Aujourd’hui, Lalla le trouve facilement, parce qu’il n’est pas caché. Il est simplement assis sur une grosse pierre, et il regarde droit devant lui, dans la direction du troupeau de chèvres. Il ne bouge pas. Le vent fait flotter un peu sa robe brune sur son corps, agite le bout de son turban blanc. Lalla marche vers lui sans l’appeler, parce qu’elle sait qu’il l’a entendue arriver. Le Hartani a l’oreille fine, il peut entendre bondir un lièvre à l’autre bout d’une colline, et il montre à Lalla les avions dans le ciel longtemps avant qu’elle ait perçu le bruit de leurs moteurs.
Quand elle est tout près de lui, le Hartani se lève et se retourne. Le soleil brille sur son visage noir. Il sourit et ses dents brillent aussi à la lumière. Bien qu’il soit plus jeune que Lalla, il est aussi grand qu’elle. Il tient un petit couteau sans manche dans sa main gauche.
« Que fais-tu avec ce couteau ? » demande Lalla.
Comme elle est fatiguée par tout le chemin qu’elle a fait, elle s’assoit sur le rocher. Lui, reste debout devant elle, en équilibre sur une jambe. Puis tout d’un coup, il bondit en arrière, il se met à courir à travers la colline caillouteuse. Quelques instants plus tard il ramène une poignée de roseaux qu’il a coupés dans les marécages. Il les montre à Lalla en souriant. Il halète un peu, comme un chien qui a couru trop vite.

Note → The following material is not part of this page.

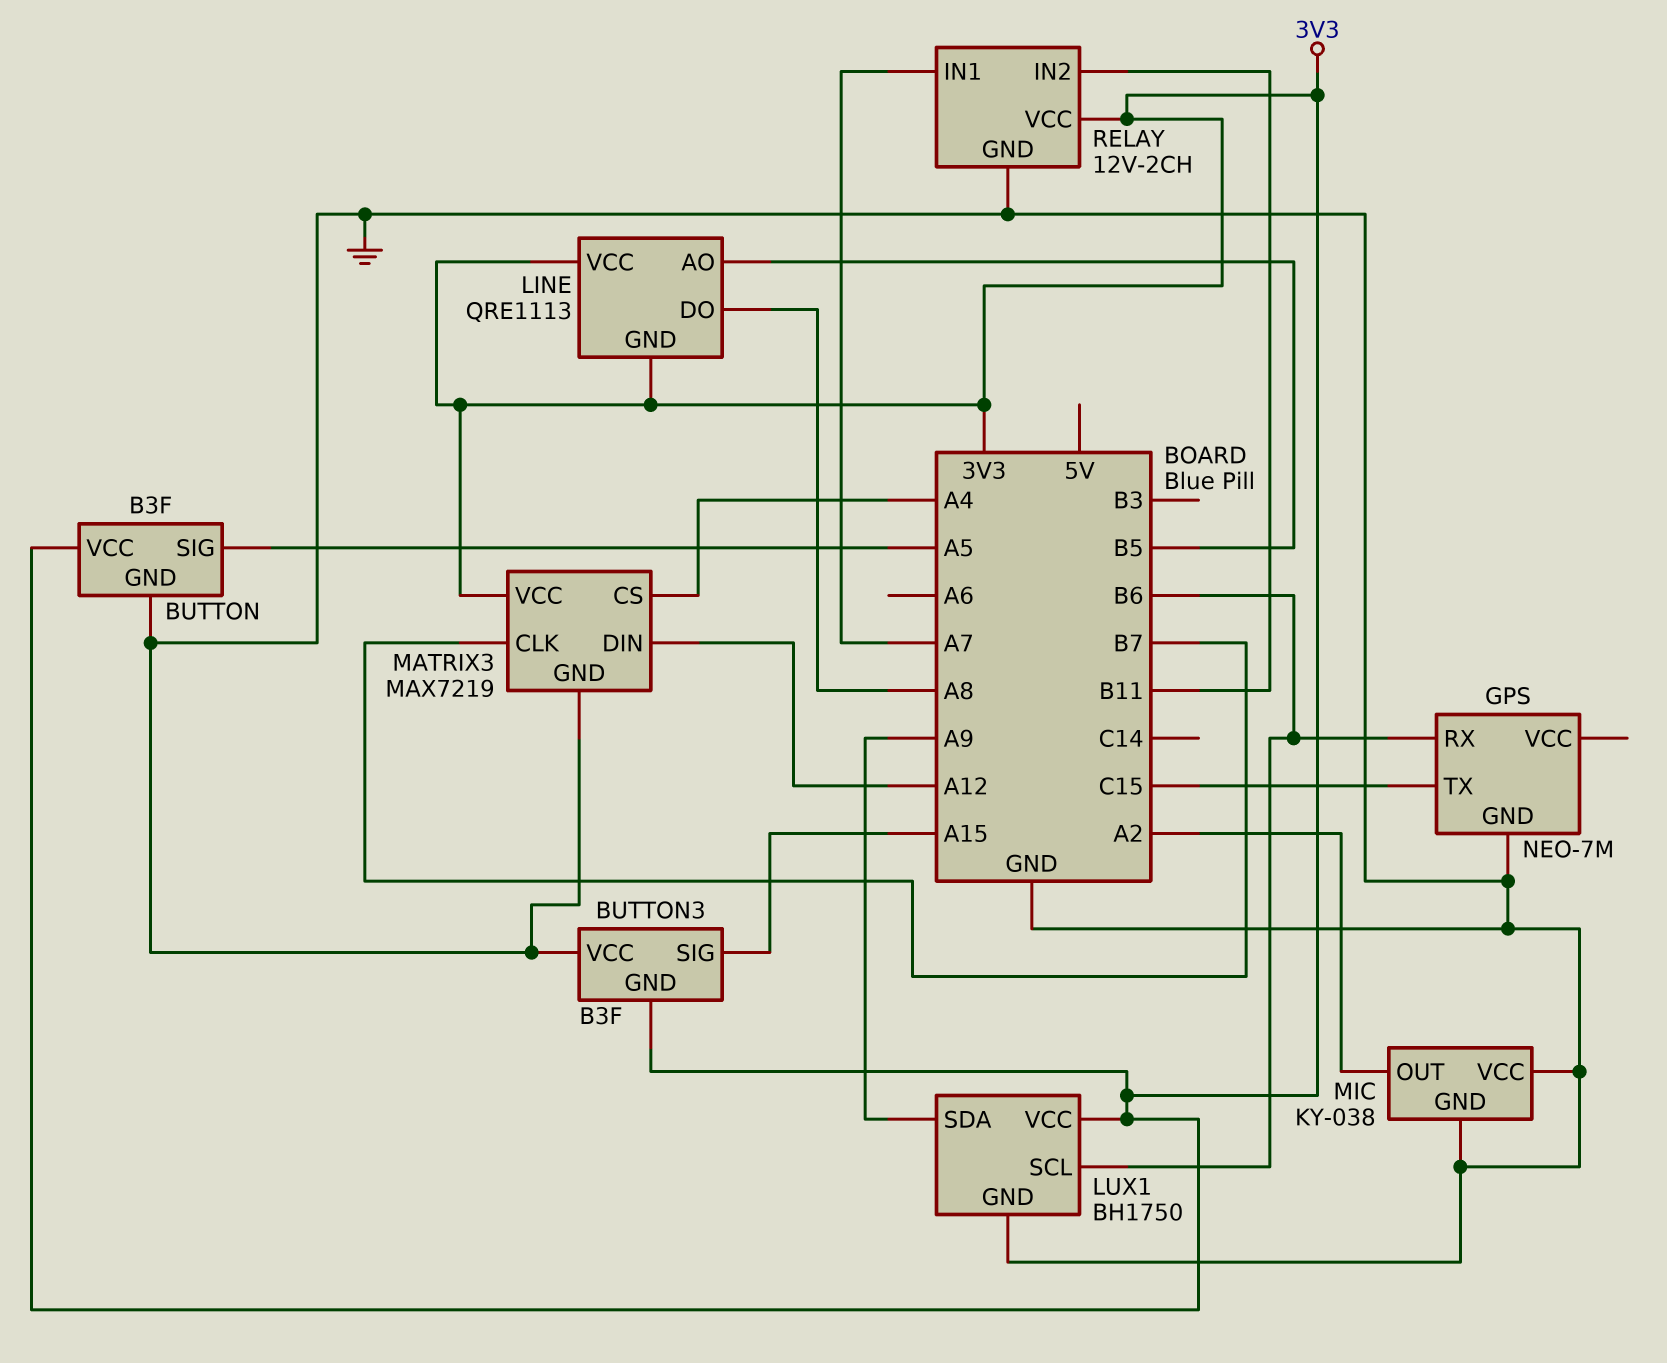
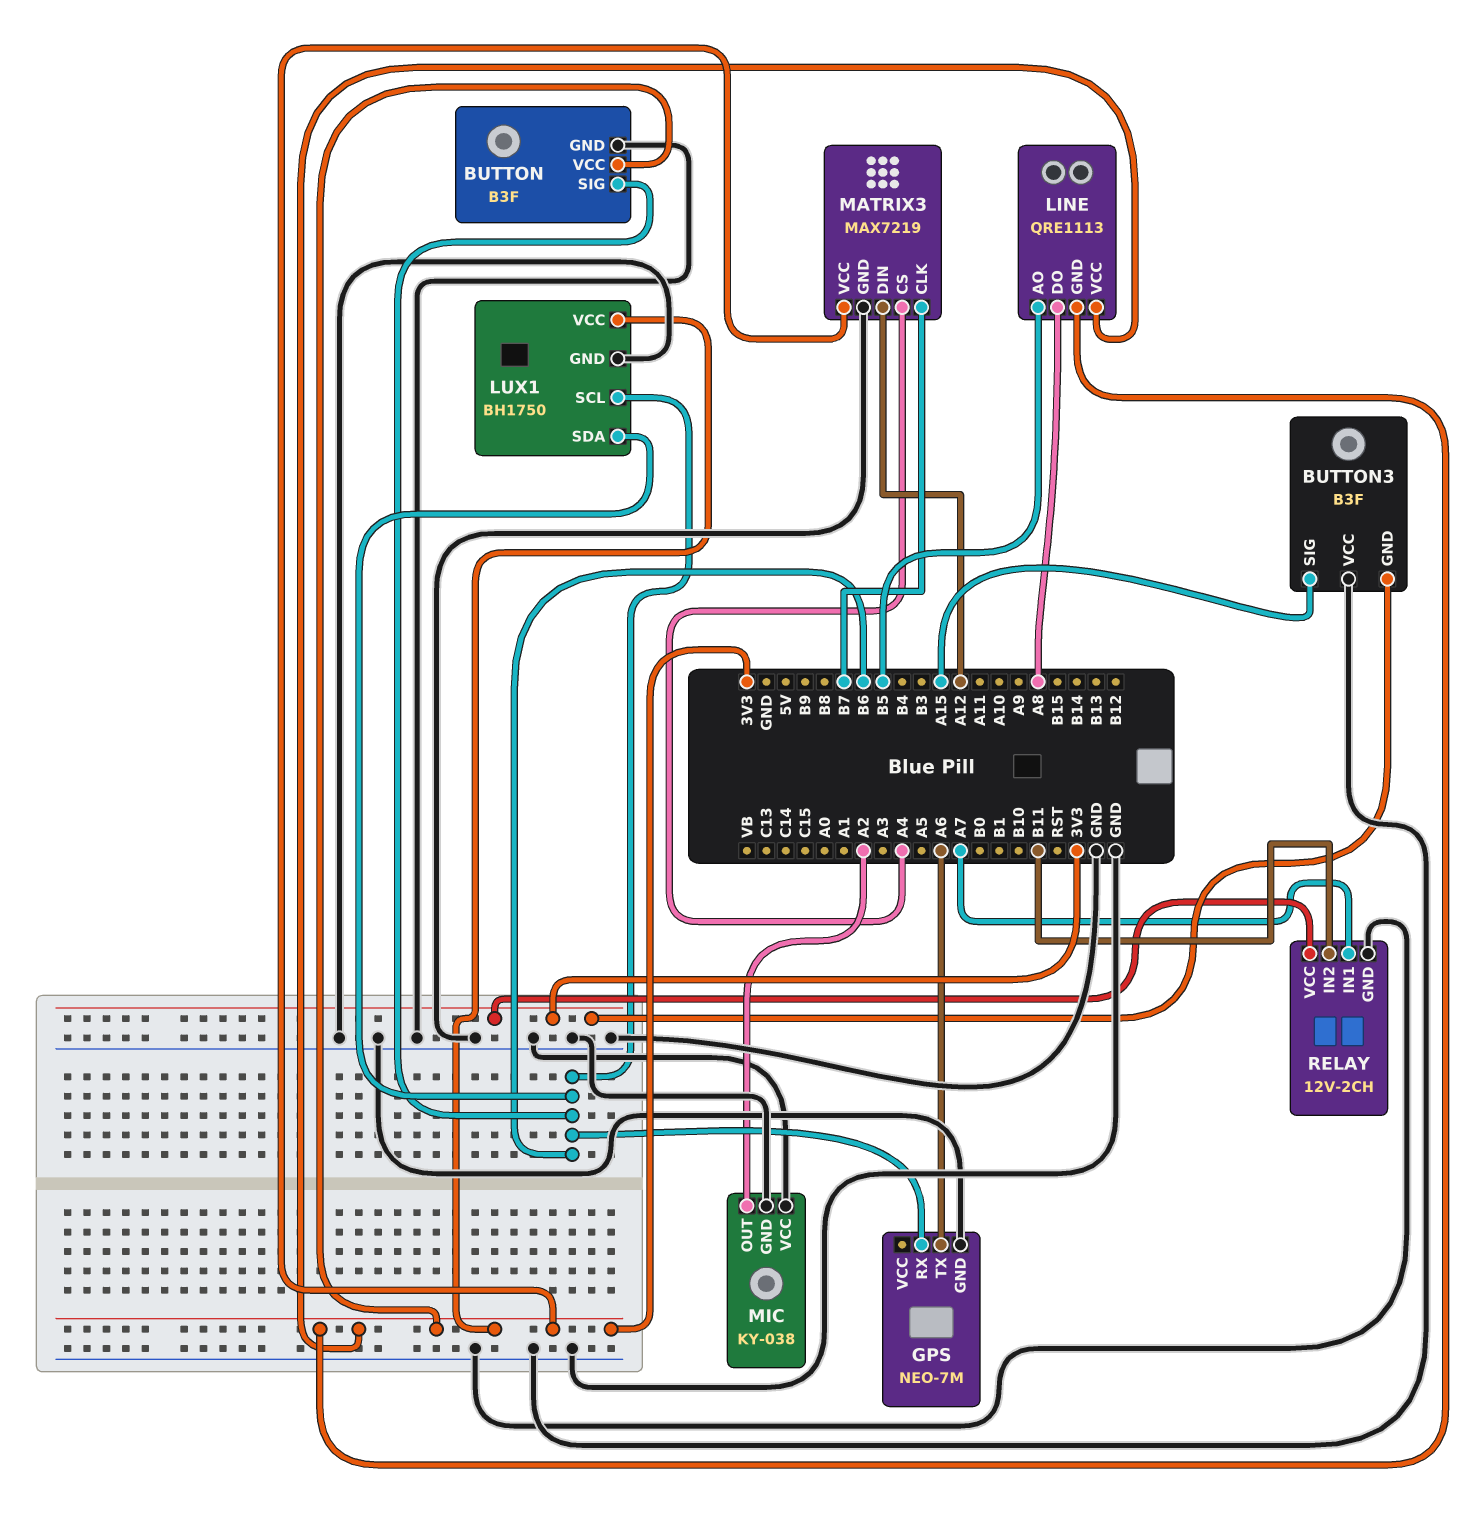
BUTTON pin SIG: A5 -> B6
GPS pin TX: C15 -> A6
LUX1 pin SDA: A9 -> B6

« C’est beau », dit Lalla. « C’est pour jouer de la musique ? »
Elle ne demande pas cela vraiment. Elle murmure les mots, en faisant des gestes avec ses mains. Chaque fois qu’elle parle, le Hartani reste immobile et la regarde avec une attention sérieuse, parce qu’il cherche à comprendre.

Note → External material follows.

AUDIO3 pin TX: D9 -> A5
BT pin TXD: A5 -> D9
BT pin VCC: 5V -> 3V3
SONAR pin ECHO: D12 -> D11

Peut-être que Lalla est la seule personne qu’il comprenne, et qu’elle est la seule à le comprendre. Quand elle dit « musique », le Hartani saute sur place, en écartant ses longs bras, comme s’il allait danser. Il siffle entre ses doigts, si fort que les chèvres et bouc tressaillent, sur la pente de la colline.
Puis il prend quelques roseaux coupés, il les assemble dans ses mains. Il souffle dedans, et cela fait une drôle de musique un peu rauque, comme le cri des engoulevents dans la nuit, une musique un peu triste, comme le chant des bergers chleuhs.

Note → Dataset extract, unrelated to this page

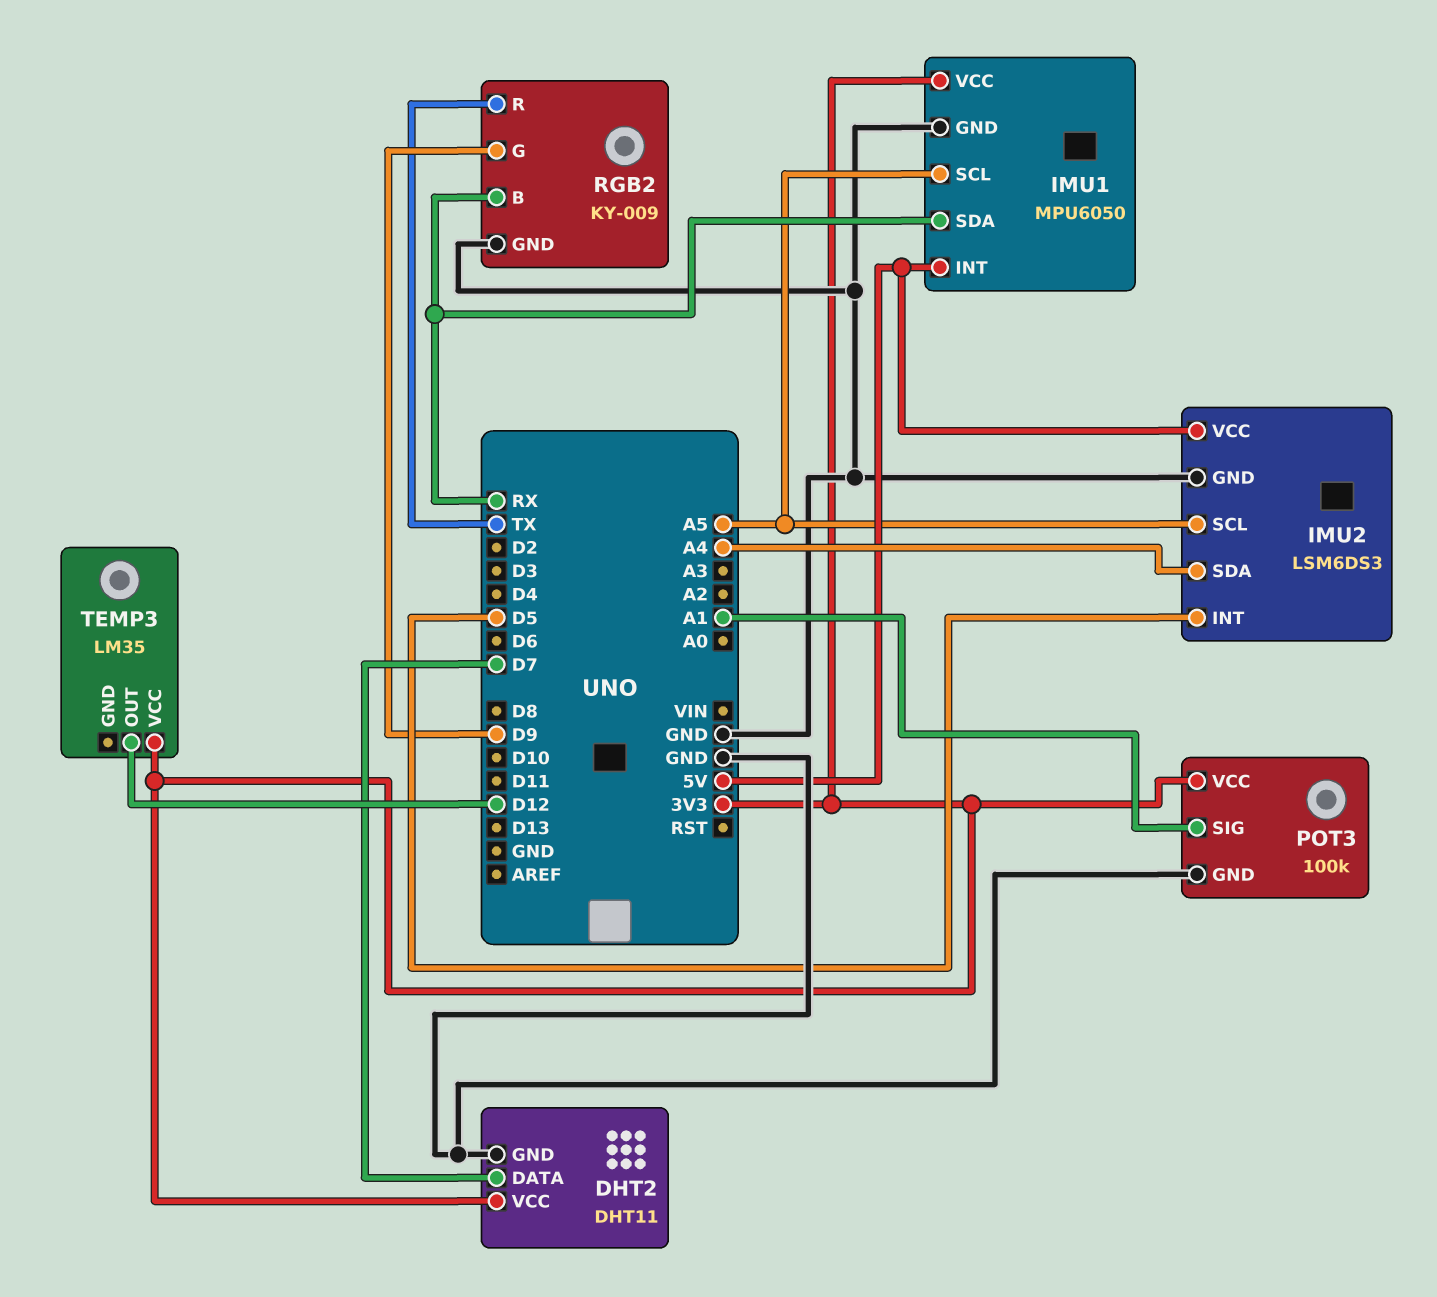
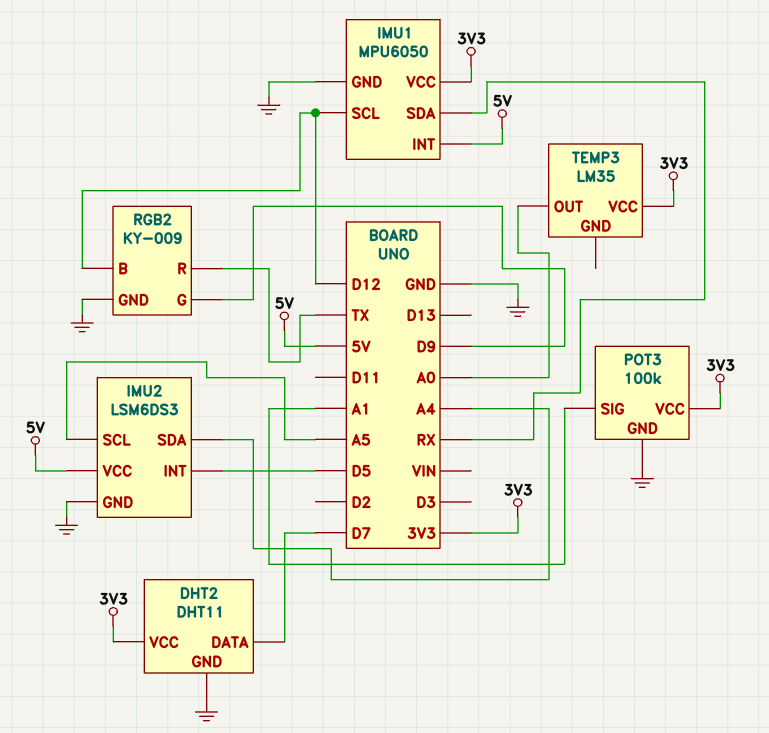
IMU1 pin SCL: A5 -> D12
RGB2 pin B: RX -> D12
TEMP3 pin OUT: D12 -> A0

Le Hartani joue un moment, sans reprendre son souffle. Ensuite, il tend les roseaux à Lalla, et elle joue à son tour, tandis que le jeune berger s’arrête de bouger, avec une lumière de plaisir dans son regard sombre. Ils s’amusent comme cela à souffler à tour de rôle dans les tubes de roseau de longueurs différentes, et la musique triste semble sortir du paysage blanc de lumière, des trous des grottes souterraines, du ciel même où bouge le vent lent.
De temps à autre, ils s’arrêtent, à bout de souffle, et le jeune garçon éclate de son rire sonore, et Lalla se met à rire elle aussi, sans savoir pourquoi.
Ensuite, ils marchent à travers les champs de pierres, et le Hartani prend la main de Lalla, parce que c’est plein de rochers pointus qu’elle ne connaît pas, entre les touffes de broussailles. Ils sautent par-dessus les petits murs de pierre sèche, ils zigzaguent entre les buissons d’épines. Le Hartani montre à Lalla tout ce qu’il y a dans les champs de pierres et sur les pentes des collines. Il connaît les cachettes mieux que personne : celles des insectes dorés, celles des criquets, celles des mantes religieuses et des insectes-feuilles. Il connaît aussi toutes les plantes, celles qui sentent bon quand on froisse leurs feuilles entre les doigts, celles qui ont des racines pleines d’eau, celles qui ont le goût de l’anis, du poivre, de la menthe, du miel. Il connaît les graines qui craquent sous la dent, les baies minuscules qui teignent les doigts et les lèvres en bleu. Il connaît même les cachettes où on trouve de petits escargots en pierre, ou de minuscules grains de sable en forme d’étoile. Il entraîne Lalla loin avec lui, par-delà les murs de pierre sèche, le long des sentiers qu’elle ne connaît pas, jusqu’aux collines d’où on voit le commencement du désert. Ses yeux brillent fort, la peau de son visage est sombre et luisante, quand il arrive en haut des collines. Alors il montre à Lalla la direction du sud, là où il est né.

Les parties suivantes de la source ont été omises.